Once we have all the neceessary data/fst files , we can now proceed with running of the application. Run the application via RStudio by clicking Run App at the top right on the main RStudio panel. Access it using a browser and with the local machine address and port on which the application is started. (http://127.0.0.1:6676/)

Functionalities

Getting started and Sidebar

The application starts in full screen. You can open the menu items for different categories in the sidebar to see more options. The inputs item helps the user to switch between metric or imperial units for the whole application.

Yearly visualizations: Yearly trends

This first tab shows AQI and pollutants time series. The left box contains various inputs that allow interactivity with the plots. You can choose the color of the plot background, choose the county from an alphabetically ordered list of (County - State) pairs, select a range of years in which you want to concentrate.
Screen
By clicking on the settings button you can also change the grid and text colors in the plots to black, if the background color is too bright. In addition, you can change the colors for the pollutants for the second plot.
Screen
Screen

The first plot in the first tab shows AQI statistics over time. The second tabs contains a time series plot of the percentages of days as main pollutant and a table with those percentages. The third tab is a map showing the location of the selected county on the map, and showing all the counties in the US that highlights in white when you hover over them.

Yearly visualizations: Year details for County

The main panel is divided into two boxes, the one of the left shows AQI (Air Quality Index) levels. It consists in: a pie chart showing the percentages (sometimes estimated if there are missing data) of days with a certain level of AQI in a specific year for the selected County. Under this pie chart there is a bar chart and a table, both showing the number of days in the year with that level.
The right box, instead, shows detected pollutants data. The first tab in this box shows a pie chart for each pollutant with the percentage of days in which that pollutant was the main cause of problems. The second tab shows a bar chart with the number of days in which they were the main pollutant in that year. Again, the table at the bottom shows the same thing as the bar chart but in a different way.
■ ■ ■ ■
_Tasks to complete_
A - For the text on the air quality application, decide whether each statement (i), (ii) and (iii) agrees with it. Answer yes or no for each, and quote the exact words from the text that decide it.
(i) The application is started in RStudio by clicking Run App at the top right of the main panel.
(ii) The inputs item switches between metric and imperial units for the first tab only.
(iii) On the map in the third tab, a county highlights in red when you hover over it.
B - Write the next part of the text on the air quality application, starting after its last sentence.

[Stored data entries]
■ ■ ■ ■
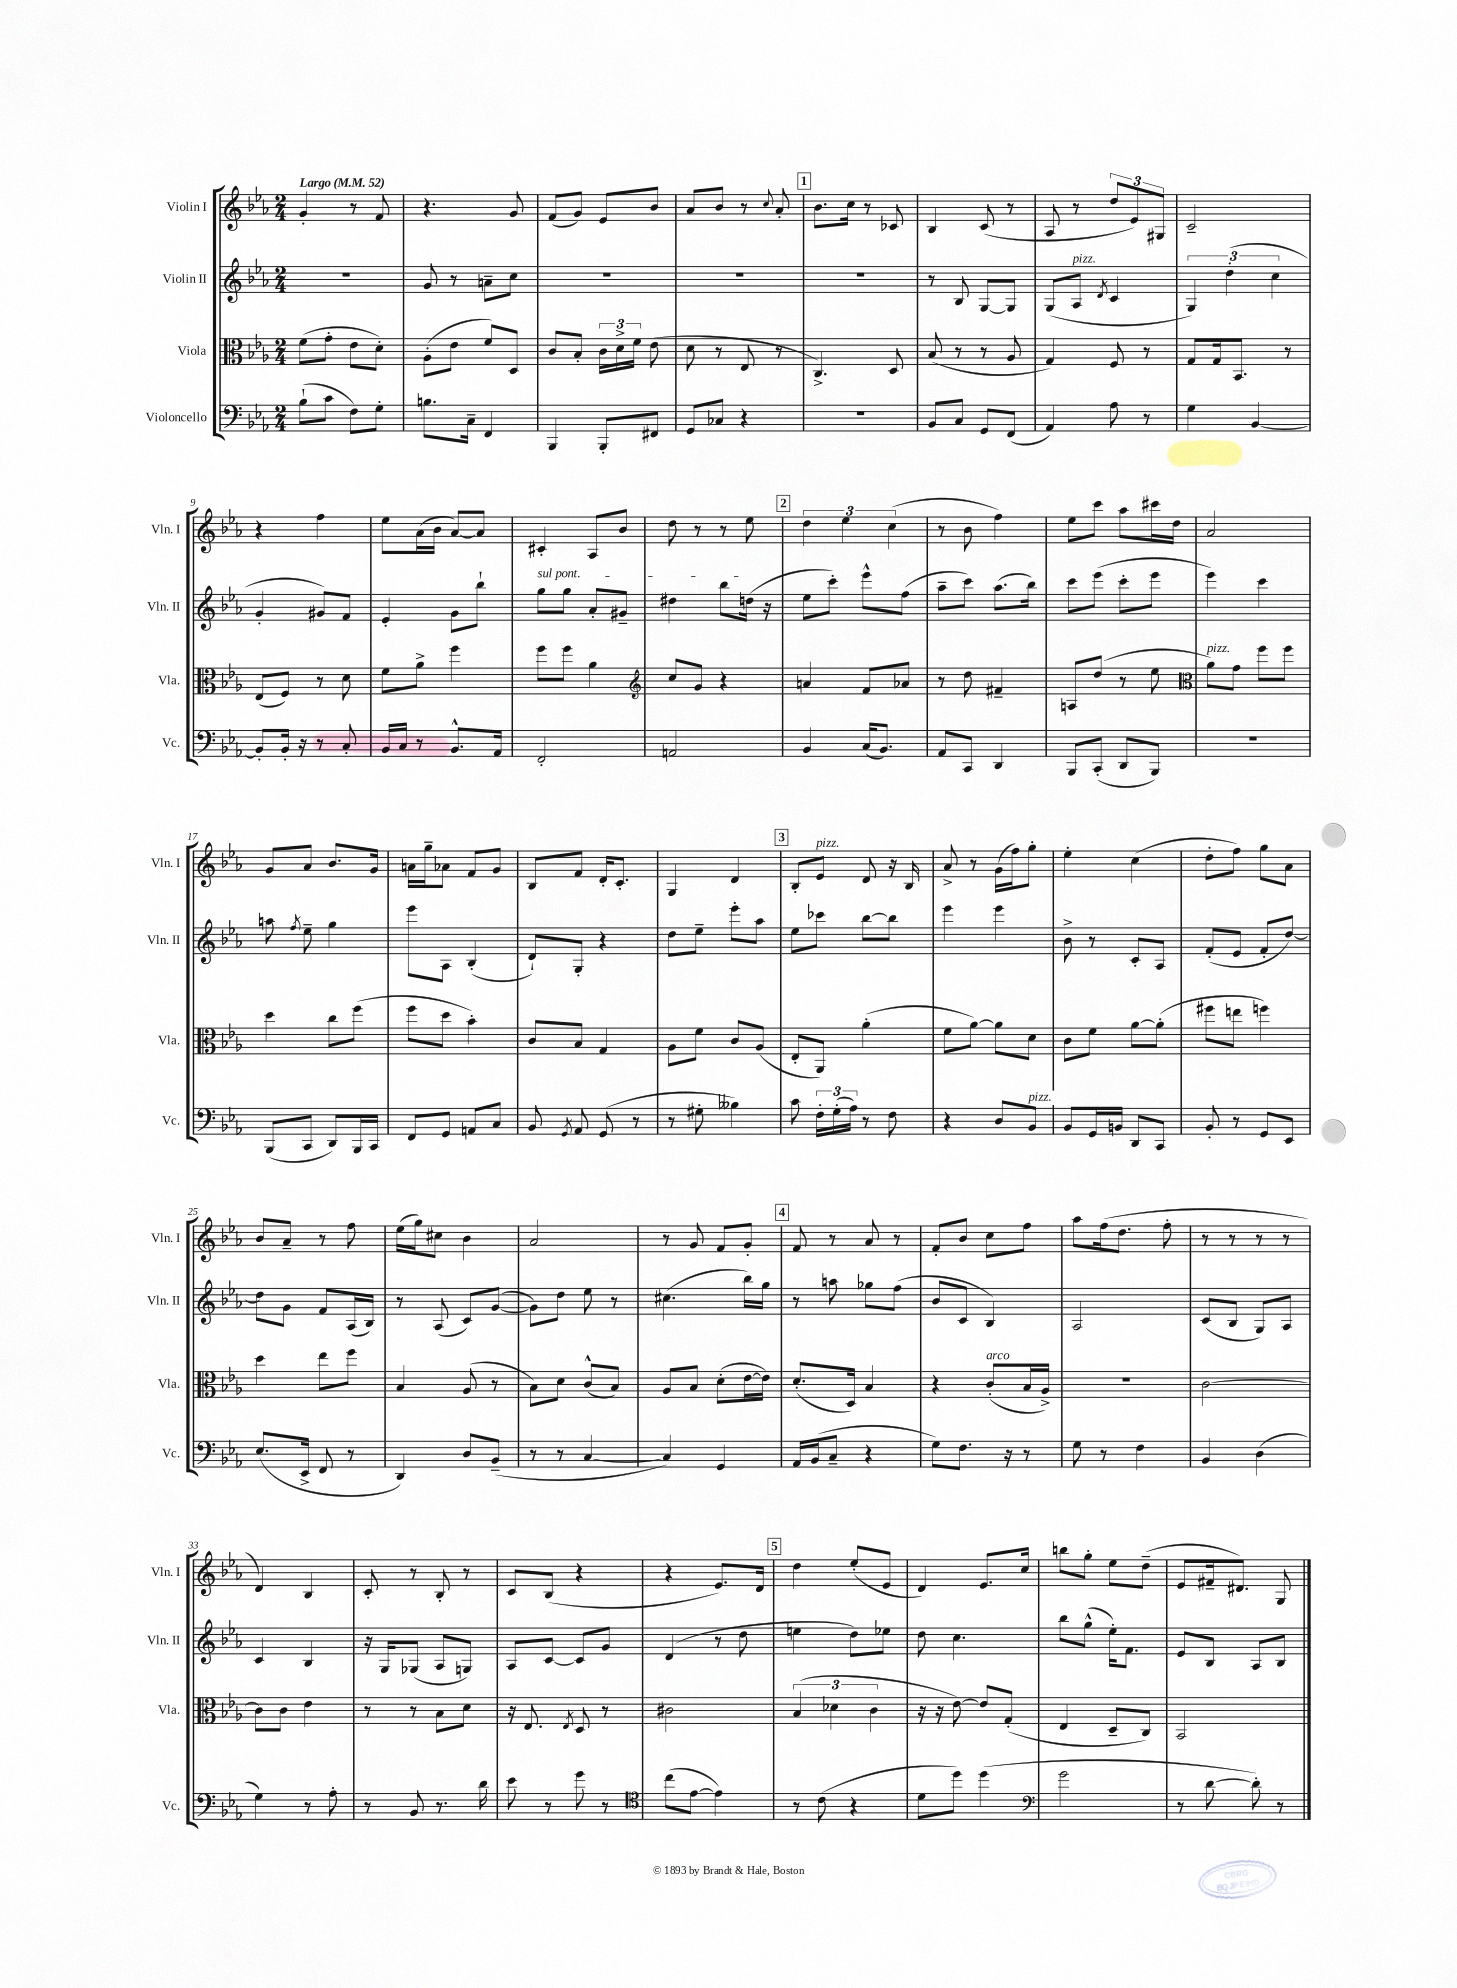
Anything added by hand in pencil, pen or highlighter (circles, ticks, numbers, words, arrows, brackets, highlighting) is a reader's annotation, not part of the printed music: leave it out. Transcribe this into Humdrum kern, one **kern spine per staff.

**kern	**kern	**kern	**kern
*part4	*part3	*part2	*part1
*staff4	*staff3	*staff2	*staff1
*I"Violoncello	*I"Viola	*I"Violin II	*I"Violin I
*I'Vc.	*I'Vla.	*I'Vln. II	*I'Vln. I
*clefF4	*clefC3	*clefG2	*clefG2
*k[b-e-a-]	*k[b-e-a-]	*k[b-e-a-]	*k[b-e-a-]
*M2/4	*M2/4	*M2/4	*M2/4
*MM52	*MM52	*MM52	*MM52
=1	=1	=1	=1
!	!	!	!LO:TX:a:B:t=Largo
(8B-`\L	(8f\L	2r	4g'/
8c\J	8g'\J	.	.
8F\L)	8e-\L	.	8r
8G'\J	8d'\J)	.	8f/
=2	=2	=2	=2
8.Bn\L	(8A-'\L	8g/	4.r
.	8e-\J	8r	.
16C~\Jk	.	.	.
4FF/	8f/L)	8an~\L	.
.	8D/J	8cc\J	8g/
=3	=3	=3	=3
4BBB-/	8c/L	2r	(8f/L
.	8B-'/J	.	8g/J)
8BBB-'/L	24c\LL	.	8e-/L
.	24d^\	.	.
.	24f\JJ	.	.
8FF#X/J	(8e-\	.	8b-/J
=4	=4	=4	=4
8GG/L	8d\	2r	8a-/L
8C-X/J	8r	.	8b-/J
4r	8E-/	.	8r
.	.	.	8qqcc/
.	8r	.	8a-'/
!!LO:REH:place=s1:t=1
=5	=5	=5	=5
2r	4.C^/)	2r	8.b-\L
.	.	.	16cc\Jk
.	.	.	8r
.	8D/	.	8c-X/
=6	=6	=6	=6
8BB-/L	(8B-/	8r	4B-/
8C/J	8r	8B-/	.
8GG/L	8r	[8G/L	(8c/
(8FF/J	8A-/	8G/J]	8r
=7	=7	=7	=7
4AA-/)	4G/)	(8G/L	8A-/
!	!	!LO:TX:a:i:t=pizz.	!
.	.	8A-/J	8r
.	.	8qd/	.
8A-\	8F/	4c/	12dd/L
.	.	.	12e-/)
8r	8r	.	.
.	.	.	12G#X/J
=8	=8	=8	=8
4G\	8G/L	6G/)	2c~/
.	16G/k	.	.
.	.	(6dd'\	.
.	8.BB-/J	.	.
[4BB-/	.	.	.
.	.	6cc\	.
.	8r	.	.
!!LO:LB:g=z
=9	=9	=9	=9
8BB-'/L]	(8E-/L	4g'/	4r
16BB-'/Jk	8F/J)	.	.
16r	.	.	.
8r	8r	8g#X/L)	4ff\
8C'/	8d\	8f/J	.
=10	=10	=10	=10
16BB-/LL	8f\L	4e-'/	8ee-\L
16C/JJ	.	.	.
8r	8a-^\J	.	(16a-\L
.	.	.	16b-\JJ
8.BB-^^/L	4ff\	8g\L	[8a-/L)
.	.	8bb-`\J	8a-/J]
16AA-/Jk	.	.	.
=11	=11	=11	=11
!	!	!LO:TX:a:i:t=sul pont.	!
2FF'/	8ff\L	8gg\L	4c#X'/
.	8ff\J	8gg\J	.
.	4a-\	8a-'/L	8A-/L
.	.	8g#X~/J	8b-/J
=12	=12	=12	=12
*	*clefG2	*	*
2AAn/	8cc/L	4dd#X\	8dd\
.	8g/J	.	8r
.	4r	8bb-\L	8r
.	.	(16ddn\Jk	8ee-\
.	.	16r	.
!!LO:REH:place=s1:t=2
=13	=13	=13	=13
4BB-/	4an/	8ee-\L	6dd\
.	.	8ccc'\J)	.
.	.	.	6ee-\
(16C/KL	8f/L	8eee-^^\L	.
8.BB-/J)	.	.	.
.	.	.	(6cc\
.	8a-X/J	(8ff\J	.
=14	=14	=14	=14
8AA-/L	8r	8aa-~\L	8r
8CC/J	8dd\	8ccc\J)	8b-\
4DD/	4f#X~/	(8.aa-\L	4ff\)
.	.	16bb-\Jk)	.
=15	=15	=15	=15
8BBB-/L	8An/L	8ccc\L	8ee-\L
(8CC'/J	(8dd/J	(8eee-\J	8ccc\J
8DD/L	8r	8ccc'\L	8aa-\L
8BBB-/J)	8ee-\	8eee-\J	16ccc#X\L
.	.	.	16dd\JJ
=16	=16	=16	=16
*	*clefC3	*	*
!	!LO:TX:a:i:t=pizz.	!	!
2r	8a-\L)	4eee-\)	2a-/
.	8g\J	.	.
.	8ff\L	4ccc\	.
.	8ff\J	.	.
!!LO:LB:g=z
=17	=17	=17	=17
(8BBB-/L	4dd\	8aan\	8g/L
.	.	8qff/	.
8CC/J	.	8ee-~\	8a-/J
8DD/L)	8cc\L	4gg\	8.b-/L
16BBB-/L	(8ff\J	.	.
16CC/JJ	.	.	16g/Jk
=18	=18	=18	=18
8FF/L	8ff\L	8eee-\L	16an\LL
.	.	.	16gg~\J
8GG/J	8dd\J	8A-\J	8a-X\J
8AAn/L	4b-'\)	(4B-'/	8f/L
8C/J	.	.	8g/J
=19	=19	=19	=19
8BB-/	8c/L	8d`/L)	8B-/L
8qGG/	.	.	.
8AA-/	8B-/J	8G'/J	8f/J
(8GG/	4G/	4r	16d'/KL
.	.	.	8.c'/J
8r	.	.	.
=20	=20	=20	=20
8r	8A-\L	8dd\L	4G/
8G#X'\	8f\J	8ee-~\J	.
4B--X\)	8c/L	8eee-'\L	4d/
.	(8A-/J	8aa-\J	.
!!LO:REH:place=s1:t=3
=21	=21	=21	=21
8c\	8E-'/L	8ee-\L	8B-'/L
!	!	!	!LO:TX:a:i:t=pizz.
24F'\LL	8AA-/J)	8ccc-X\J	8e-/J
(24G'\	.	.	.
24A-\JJ)	.	.	.
8r	(4a-'\	[8bb-\L	8d/
8F\	.	8bb-\J]	16r
.	.	.	16B-/
=22	=22	=22	=22
4r	8f\L	4eee-\	8a-^/
.	[8a-\J)	.	8r
8D/L	8a-\L]	4eee-\	(16g\LL
.	.	.	16ff\J)
!LO:TX:a:i:t=pizz.	!	!	!
8BB-/J	8d\J	.	8gg'\J
=23	=23	=23	=23
8BB-/L	8c\L	8b-^\	4ee-'\
16GG/L	8f\J	8r	.
16BBn/JJ	.	.	.
8DD/L	[8a-\L	8c'/L	(4cc\
8CC/J	(8a-'\J]	8A-/J	.
=24	=24	=24	=24
8BB-'/	8ff#X\L	(8f'/L	8dd'\L
8r	8een\J	8e-/J	8ff\J)
8GG/L	4ffn\)	8f'/L	8gg\L
8EE-/J	.	[8dd/J)	8a-\J
!!LO:LB:g=z
=25	=25	=25	=25
(8.E-/L	4dd\	8dd\L]	8b-/L
.	.	8g\J	8a-~/J
16EE-^/Jk	.	.	.
8FF/	8ee-\L	8f/L	8r
8r	8ff\J	(16A-/L	8ff\
.	.	16B-/JJ)	.
=26	=26	=26	=26
4DD/)	4B-/	8r	(16ee-\LL
.	.	.	16gg\J)
.	.	(8A-/	8cc#X\J
8D/L	(8A-/	8c/L)	4b-\
(8BB-~/J	8r	([8g/J	.
=27	=27	=27	=27
8r	8B-\L)	8g\L])	2a-/
8r	8d\J	8dd\J	.
[4C/	(8c^^/L	8ee-\	.
.	8B-/J)	8r	.
=28	=28	=28	=28
4C/])	8A-/L	(4.cc#X\	8r
.	8B-/J	.	8g/
4GG/	(8d'\L	.	8f/L
.	[16e-\L	16bb-\LL)	8g'/J
.	16e-\JJ])	16gg\JJ	.
!!LO:REH:place=s1:t=4
=29	=29	=29	=29
16AA-/LL	(8.d'/L	8r	8f/
(16BB-/J	.	.	.
8C~/J	.	8aan\	8r
.	16D/Jk)	.	.
4r	4B-/	8gg-X\L	8a-/
.	.	(8ff\J	8r
=30	=30	=30	=30
8G\L)	4r	8b-/L	8f'/L
8.F\J	.	8c/J	8b-/J
!	!LO:TX:a:i:t=arco	!	!
.	(8c'/L	4B-/)	8cc\L
16r	.	.	.
8r	16B-/L	.	8ff\J
.	16A-^/JJ)	.	.
=31	=31	=31	=31
8G\	2r	2A-/	8aa-\L
8r	.	.	(16ff\k
.	.	.	8.dd\J
4F\	.	.	.
.	.	.	8ff'\
=32	=32	=32	=32
4BB-/	[2c\	(8c/L	8r
.	.	8B-/J	8r
(4D\	.	8G/L)	8r
.	.	8A-/J	8r
!!LO:LB:g=z
=33	=33	=33	=33
4G\)	8c\L]	4c/	4d/)
.	8c\J	.	.
8r	4e-\	4B-/	4B-/
8A-'\	.	.	.
=34	=34	=34	=34
8r	8r	16r	8c'/
.	.	16G/KL	.
8BB-/	8r	(8G-X/J	8r
8.r	8B-\L	8A-/L	8B-'/
.	8d\J	8Gn/J)	8r
16d\	.	.	.
=35	=35	=35	=35
8e-\	16r	8A-/L	8c/L
.	8.E-/	.	.
8r	.	[8c/J	(8B-/J
.	8qE-/	.	.
8g\	8D/	8c/L]	4r
8r	8r	8g/J	.
=36	=36	=36	=36
*clefC4	*	*	*
(8cc\L	2c#X\	(4d/	4r
[8e-\J	.	.	.
4e-\])	.	8r	8.e-/L)
.	.	8dd\	.
.	.	.	16d/Jk
!!LO:REH:place=s1:t=5
=37	=37	=37	=37
8r	(6B-/	4een\	4dd\
(8c\	.	.	.
.	6d-X\	.	.
4r	.	8dd\L)	(8ee-'/L
.	6c\	.	.
.	.	8ee-X\J	8e-/J
=38	=38	=38	=38
8d\L	16r	8dd\	4d/)
.	16r	.	.
8dd\J)	[8e-\)	4.cc\	.
(4dd\	8e-/L]	.	8.e-/L
.	(8G'/J	.	.
.	.	.	16cc/Jk
=39	=39	=39	=39
*clefF4	*	*	*
2g\	4E-/	8bb-\L	8bbn\L
.	.	(8gg^^\J	8gg'\J
.	8D~/L	16ee-'\KL)	8ee-\L
.	.	8.f\J	.
.	8C/J)	.	(8dd~\J
=40	=40	=40	=40
8r	2BB-/	8e-/L	8e-/L
[8d\	.	8B-/J	16f#X~/k
.	.	.	8.d#X/J)
8d'\])	.	8A-/L	.
8r	.	8B-/J	8G/
==	==	==	==
*-	*-	*-	*-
■ ■ ■ ■
_Replies_
A -
(i) Yes: "Run the application via RStudio by clicking Run App at the top right on the main RStudio panel."
(ii) No: "The inputs item helps the user to switch between metric or imperial units for the whole application."
(iii) No: "showing all the counties in the US that highlights in white when you hover over them."

B -
Screen

Daily AQI

This panel allows the user to visualize daily AQI trends for the selected year for all six pollutants : Ozone, SO2, CO, NO2, PM2.5, PM10. The left box allows the user to select a particular county from a list of alphabetically sorted counties in the US. The user can also choose the year for which the AQI data is to be displayed using the slider in the left panel. There are three visualizations available for daily AQI: One is the line graph which shows the AQI values over all days for selected year. The color of the points shows which pollutant had the highest value for that day. The user can click on any point on the line graph which would display a tooltip showing the date for that point, AQI value and major pollutant for that date.
Screen
The second visualization is the stacked bar chart which shows the number of days of each AQI category for all 12 months in the selected year. Different shades of grayscale indicate the AQI category as shown in the legend.
Screen
The third visualization is the table which similar to the bar chart shows the number of days of each AQI category for all 12 months in the selected year. The user can also see the daily trends for the top 12 counties in the US by making use of the switch button provided in the left box.
Screen
The conversion to imperial units can be made by using the inputs tab in the main panel.

Hourly pollutants

This panel allows the user to visualize the hourly data for the six pollutants Ozone, SO2, CO, NO2, PM2.5, PM10 along with wind speed and temperature. The left box allows the user to select a particular county from a list of alphabetically sorted counties in the US. The user can then select any particular day in a year 2018 and see hourly trends for the pollutants , wind speed and temperature.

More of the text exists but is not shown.